The green and brown anoles are common through Georgia, except for mountainous areas. Anoles generally live in trees, but can often be found sunning on porches, roofs and sidewalks. Both green and brown anoles are most active during the day when the temperature is warm and seek shelter in tree bark, logs or shingles when the weather is cool. Anoles can be found in almost any habitat.
Spiny and Horned Lizards
These species of lizards include the Eastern fence lizard and the Texas horned lizard. The fence lizard can generally live in many habitats, from mountains to the coast, whereas the horned lizard is mostly found in sandy areas, such as dunes. Both spend a lot of time on the ground and in the trees. One distinctive feature of the horned lizard is its ability to squirt drops of blood from its eyes in order to frighten away predators. Both lizards prey mostly on insects.
The racerunner lizard is the only species of lizard in Georgia with the distinct feature of six yellow or white stripes running down its back. This species is commonly found in hot regions in Georgia, such as sand dunes and open fields. Racerunners are known for their speed and being difficult to capture.
Skinks tend to be brown or gray and found in mostly mountainous regions in Georgia.
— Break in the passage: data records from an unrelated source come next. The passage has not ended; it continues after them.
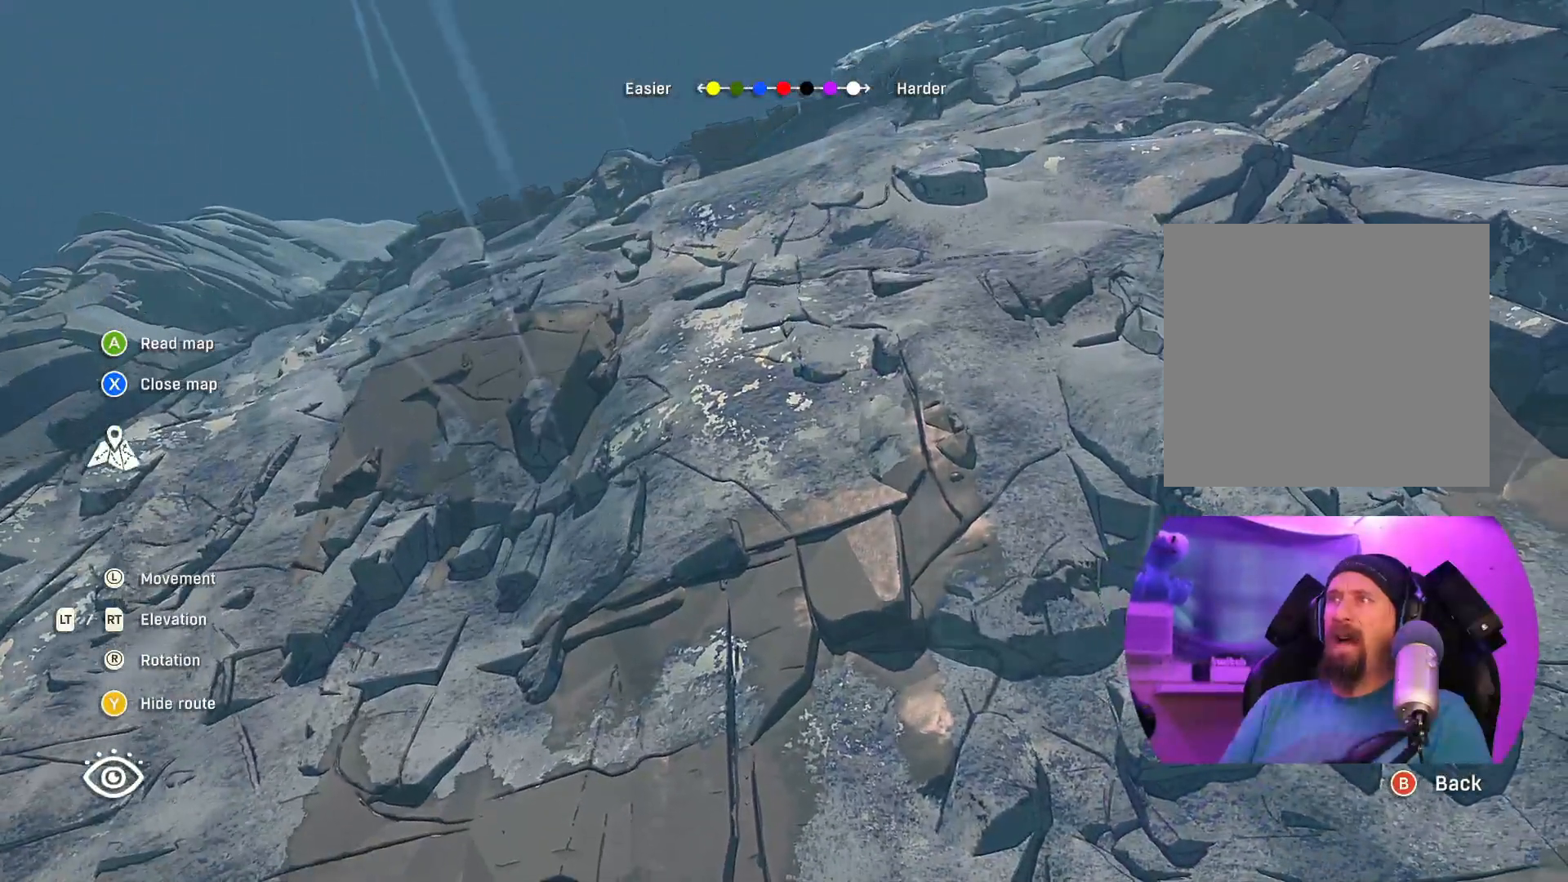
{"buttons": ["R2"], "left_stick": "center", "right_stick": "center", "events": [[50, "left_stick", "down-left"], [217, "left_stick", "center"], [450, "R2", "down"]]}
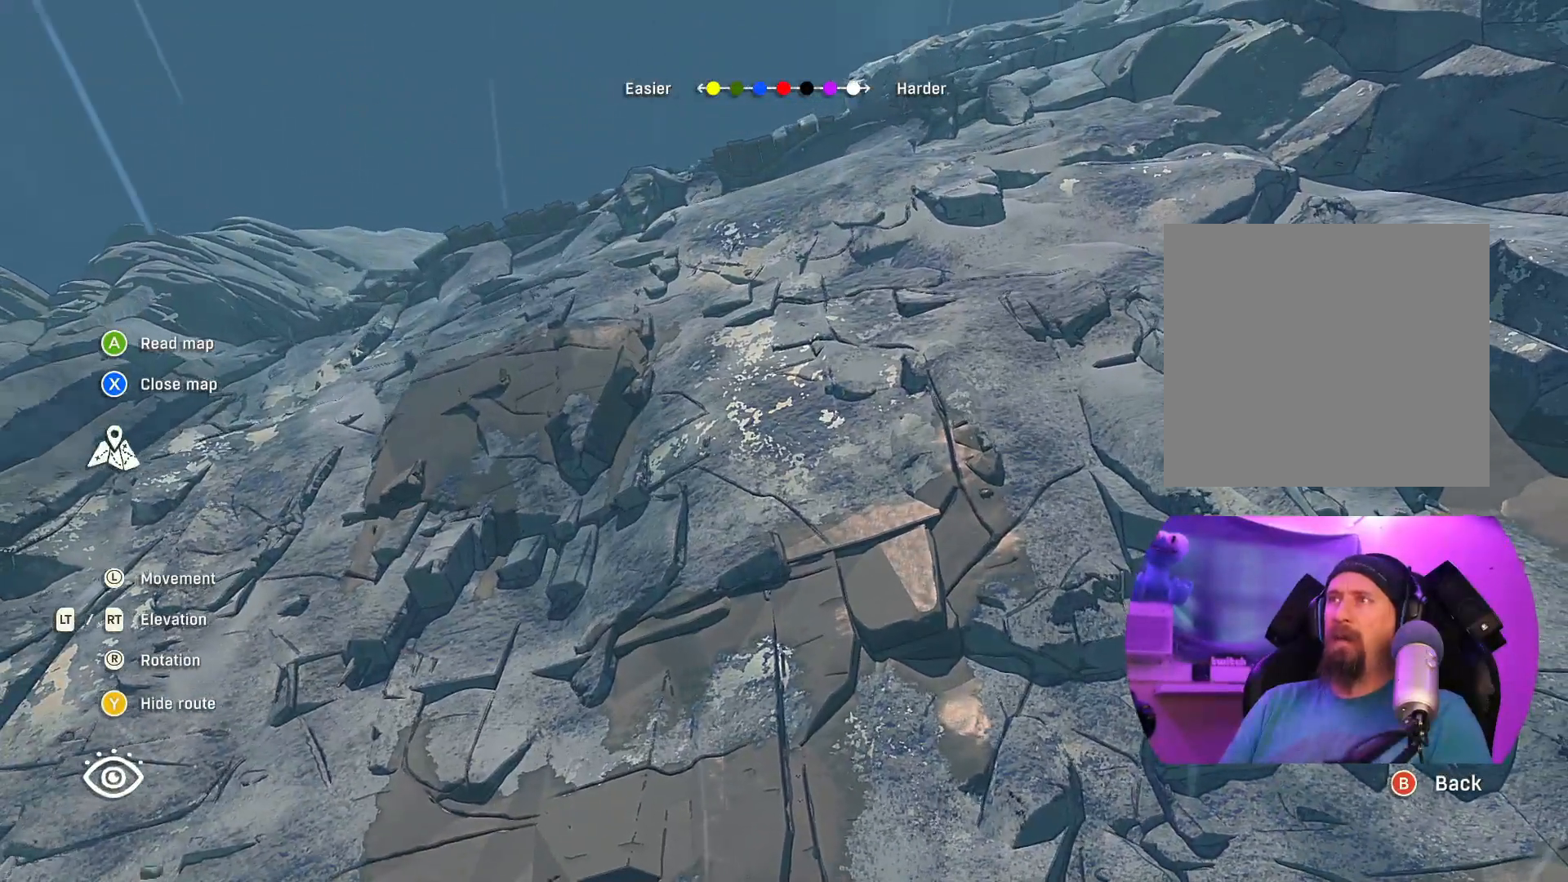
{"buttons": ["R2"], "left_stick": "center", "right_stick": "center", "events": []}
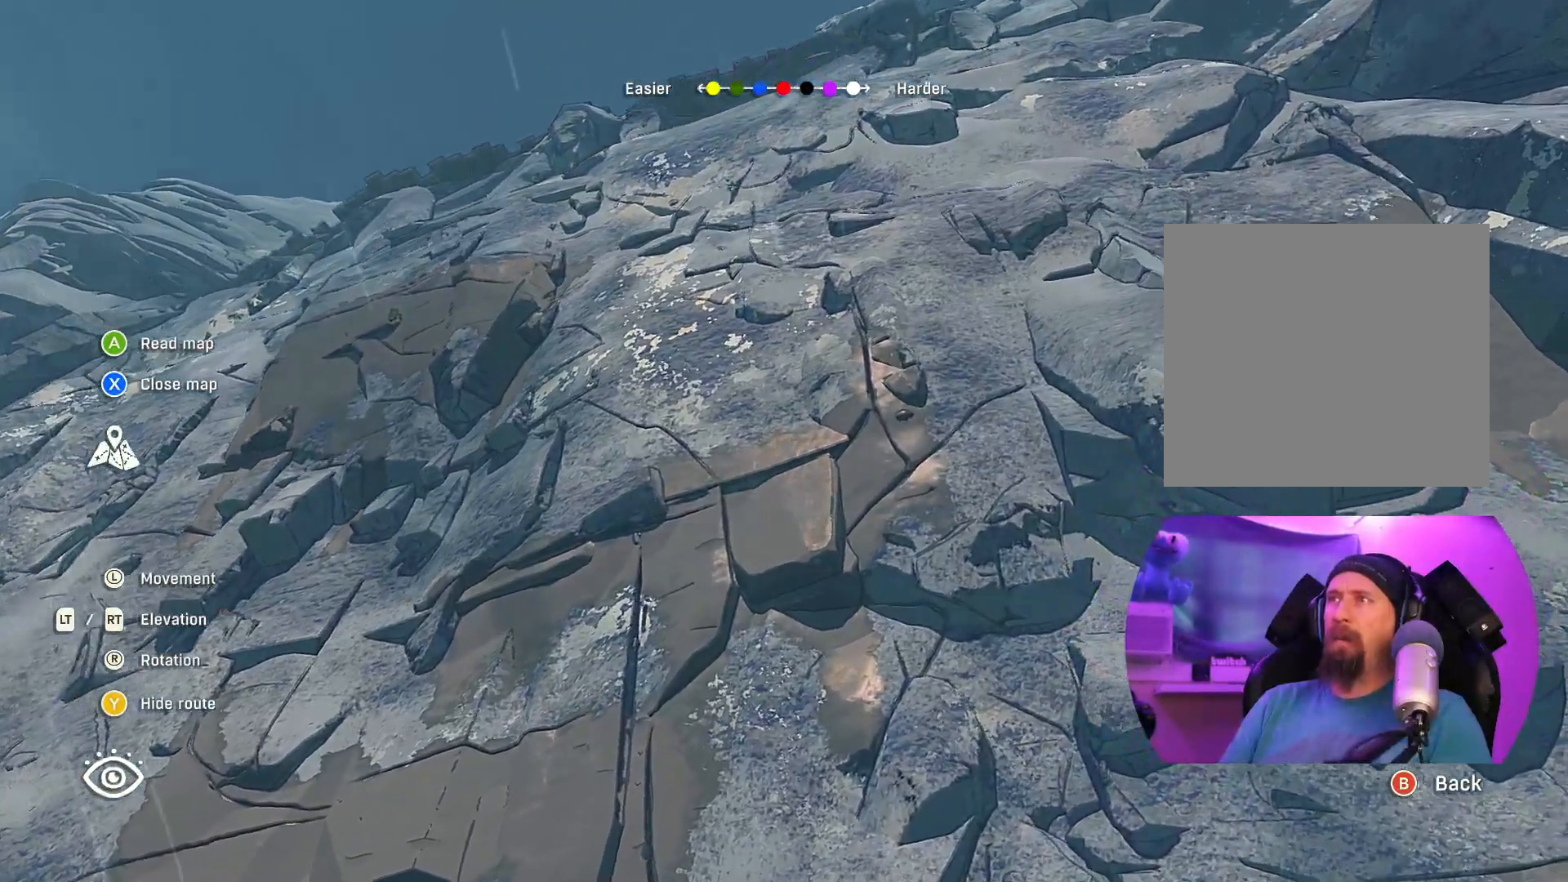
{"buttons": ["R2"], "left_stick": "down", "right_stick": "center", "events": [[50, "R2", "up"], [150, "left_stick", "down"], [400, "R2", "down"]]}
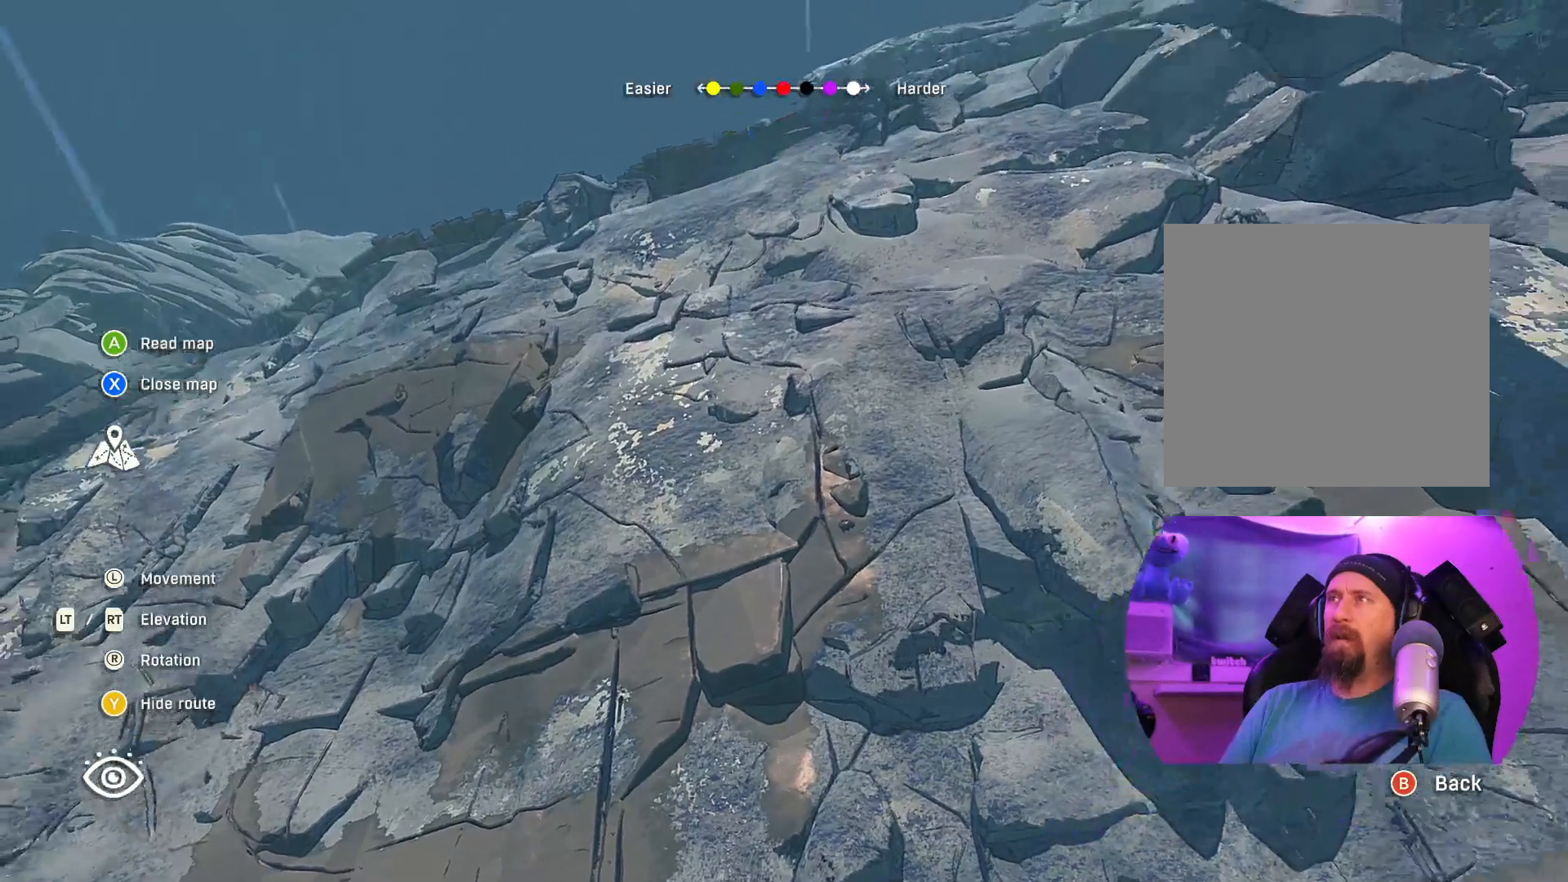
{"buttons": [], "left_stick": "down-left", "right_stick": "down", "events": [[367, "R2", "up"], [367, "left_stick", "down-left"], [433, "right_stick", "down"]]}
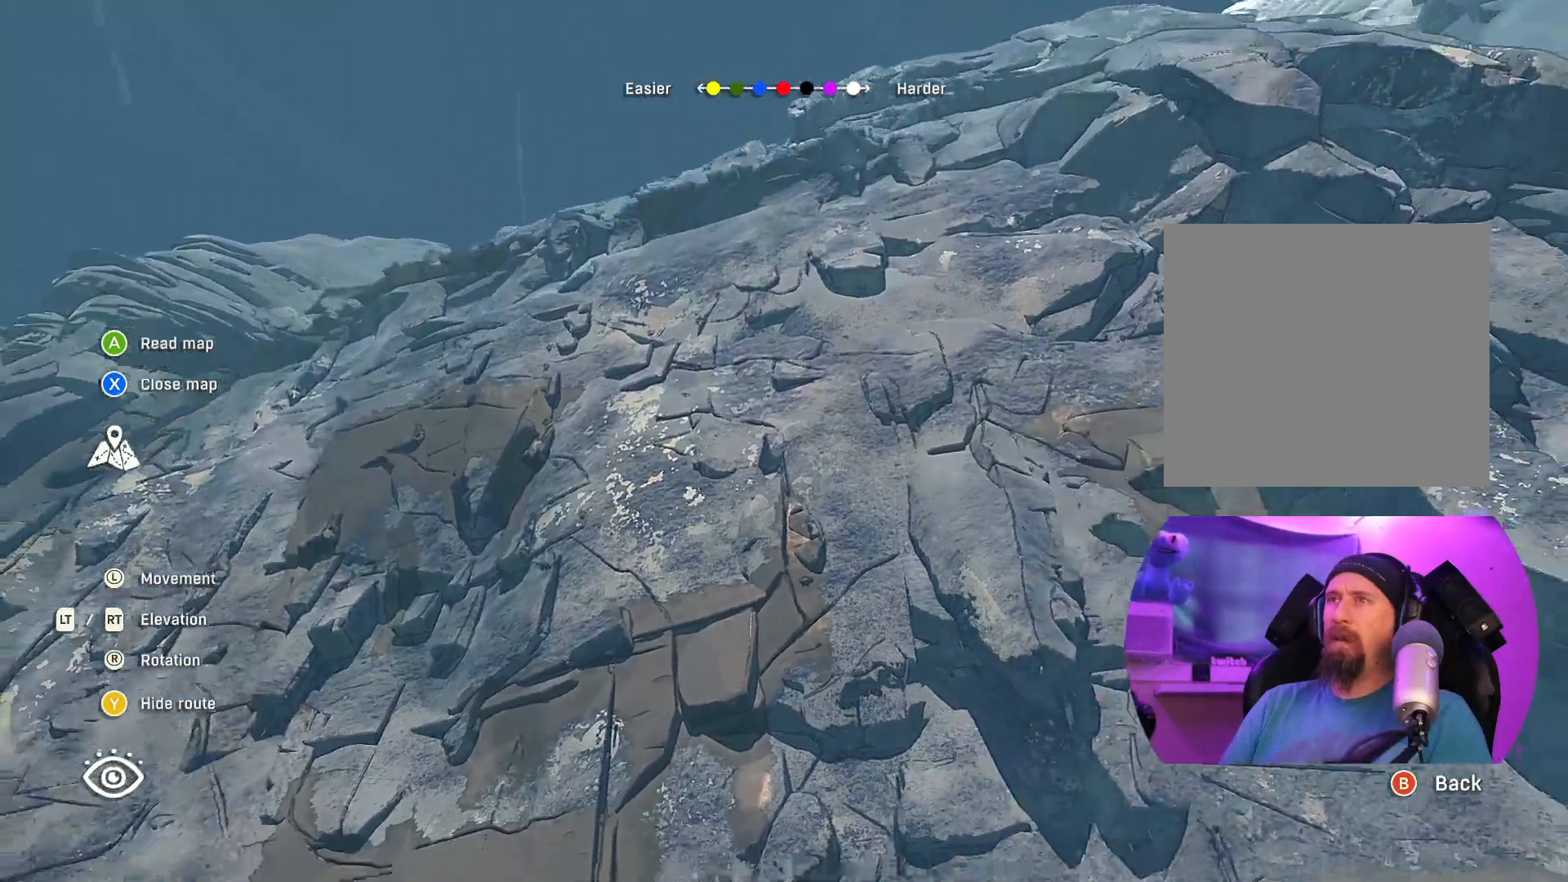
{"buttons": [], "left_stick": "center", "right_stick": "down-right", "events": [[50, "left_stick", "left"], [217, "right_stick", "down-right"], [400, "left_stick", "center"]]}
Some species of skinks, such as the coal skink and the five-lined skink, can detach their tails when restrained, allowing them to quickly escape the grasp of predators. These lizard species can mostly be found under rocks, logs or along streams.
Geckos, which are practically nocturnal, have sticky toe pads and, unlike many lizard species, are capable of making barking or squeaking noises during a dispute or to ward off predators. Geckos can usually be found at night perched on lights, walls or screens. During the day, they hide in crevices or under tree bark.
Legless and Alligator Lizards
These species of lizards include the glass lizards, which are legless lizards that resemble snakes. Glass lizards can be distinguished from snakes by their movable eyelids, ear openings and inflexible jaws. When captured, glass lizards can break off part or half of their tails, which make up about half of the body. Glass lizards can mostly be found in wetlands and sandy habitats.